Limitations & Future Work

  • Employs ConvNet with InstanceNorm as the feature extractor, which presents a discrepancy compared to BatchNorm networks commonly used in practical applications.
  • The performance improvement of the proposed method on Tiny-ImageNet (64\(\times\)64) is less pronounced compared to CIFAR and ImageNet subsets.
  • The stability of adversarial training requires meticulous tuning; the exact ratio of max steps to min steps may affect convergence.
  • Lacks evaluation on the large-scale ImageNet-1K dataset.
  • Whether the scale mixture of normals assumption is the optimal choice for the sampling distribution family remains to be explored.
  • vs. DM/MMD methods: DM only aligns first-order moments, whereas NCFM aligns entire distributions through CF, offering stronger theoretical guarantees and performance improvements of 5-20%.

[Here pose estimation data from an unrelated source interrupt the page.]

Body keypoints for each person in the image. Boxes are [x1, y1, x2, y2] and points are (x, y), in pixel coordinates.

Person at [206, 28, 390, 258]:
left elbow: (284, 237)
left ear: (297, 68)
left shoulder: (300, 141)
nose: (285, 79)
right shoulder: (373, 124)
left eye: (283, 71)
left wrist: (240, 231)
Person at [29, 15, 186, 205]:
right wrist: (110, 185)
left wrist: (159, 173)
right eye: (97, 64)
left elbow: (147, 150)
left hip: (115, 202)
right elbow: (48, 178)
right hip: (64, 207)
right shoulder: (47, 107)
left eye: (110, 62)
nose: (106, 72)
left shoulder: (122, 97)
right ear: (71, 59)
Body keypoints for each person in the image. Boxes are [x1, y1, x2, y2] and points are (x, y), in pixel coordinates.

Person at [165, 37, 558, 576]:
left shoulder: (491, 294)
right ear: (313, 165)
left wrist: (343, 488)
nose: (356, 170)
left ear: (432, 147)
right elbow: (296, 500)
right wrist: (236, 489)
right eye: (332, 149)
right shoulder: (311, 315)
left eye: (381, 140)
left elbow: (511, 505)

  • vs. DATM (Trajectory Matching): DATM requires storing expert trajectories, resulting in massive memory overhead; NCFM bypasses trajectories, yielding over 300\(\times\) higher efficiency along with superior performance.
  • vs. GAN: Borrows adversarial training concepts from GANs, but simplifies the discriminator into a lightweight sampling network, ensuring better stability.

Rating

  • Novelty: ⭐⭐⭐⭐⭐ Introduces the characteristic function into dataset distillation for the first time, exhibiting theoretical elegance and practicality.

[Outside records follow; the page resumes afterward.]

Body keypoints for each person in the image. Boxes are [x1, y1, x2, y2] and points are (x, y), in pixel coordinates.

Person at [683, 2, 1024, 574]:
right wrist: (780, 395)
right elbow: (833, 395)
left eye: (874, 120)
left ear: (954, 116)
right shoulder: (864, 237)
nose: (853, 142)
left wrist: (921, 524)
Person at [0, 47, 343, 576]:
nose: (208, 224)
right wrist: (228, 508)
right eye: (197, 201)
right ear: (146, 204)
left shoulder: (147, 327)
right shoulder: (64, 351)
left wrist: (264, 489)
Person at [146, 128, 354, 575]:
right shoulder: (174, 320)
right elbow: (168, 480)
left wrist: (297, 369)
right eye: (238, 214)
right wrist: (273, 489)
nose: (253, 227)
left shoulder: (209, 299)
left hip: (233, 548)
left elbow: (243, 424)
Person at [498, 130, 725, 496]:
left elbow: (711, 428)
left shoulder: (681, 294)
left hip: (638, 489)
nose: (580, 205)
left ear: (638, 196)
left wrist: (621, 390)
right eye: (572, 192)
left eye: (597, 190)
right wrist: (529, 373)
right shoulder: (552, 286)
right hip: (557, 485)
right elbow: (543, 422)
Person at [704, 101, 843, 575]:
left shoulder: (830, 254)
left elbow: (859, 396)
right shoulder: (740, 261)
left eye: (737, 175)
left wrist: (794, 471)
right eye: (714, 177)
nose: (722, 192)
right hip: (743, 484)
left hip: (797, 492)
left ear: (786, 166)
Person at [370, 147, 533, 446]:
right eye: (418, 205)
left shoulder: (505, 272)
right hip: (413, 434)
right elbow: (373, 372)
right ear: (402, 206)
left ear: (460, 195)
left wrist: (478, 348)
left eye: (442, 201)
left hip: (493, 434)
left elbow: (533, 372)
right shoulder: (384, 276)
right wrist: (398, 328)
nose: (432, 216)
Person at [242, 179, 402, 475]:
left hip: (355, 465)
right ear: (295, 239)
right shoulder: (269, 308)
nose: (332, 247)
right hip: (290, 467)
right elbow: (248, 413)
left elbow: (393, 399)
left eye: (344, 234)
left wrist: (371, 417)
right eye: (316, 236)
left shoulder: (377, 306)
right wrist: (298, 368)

  • Experimental Thoroughness: ⭐⭐⭐⭐ Comprehensive comparisons across multiple datasets with thorough ablation studies, though lacking ImageNet-1K.
  • Writing Quality: ⭐⭐⭐⭐⭐ Rigorous theoretical derivations, transitioning naturally from the limitations of MMD to CF, with excellent readability.
  • Value: ⭐⭐⭐⭐⭐ Implements mutual gains in both performance and efficiency, runnable on consumer-grade GPUs, yielding high practical translation value.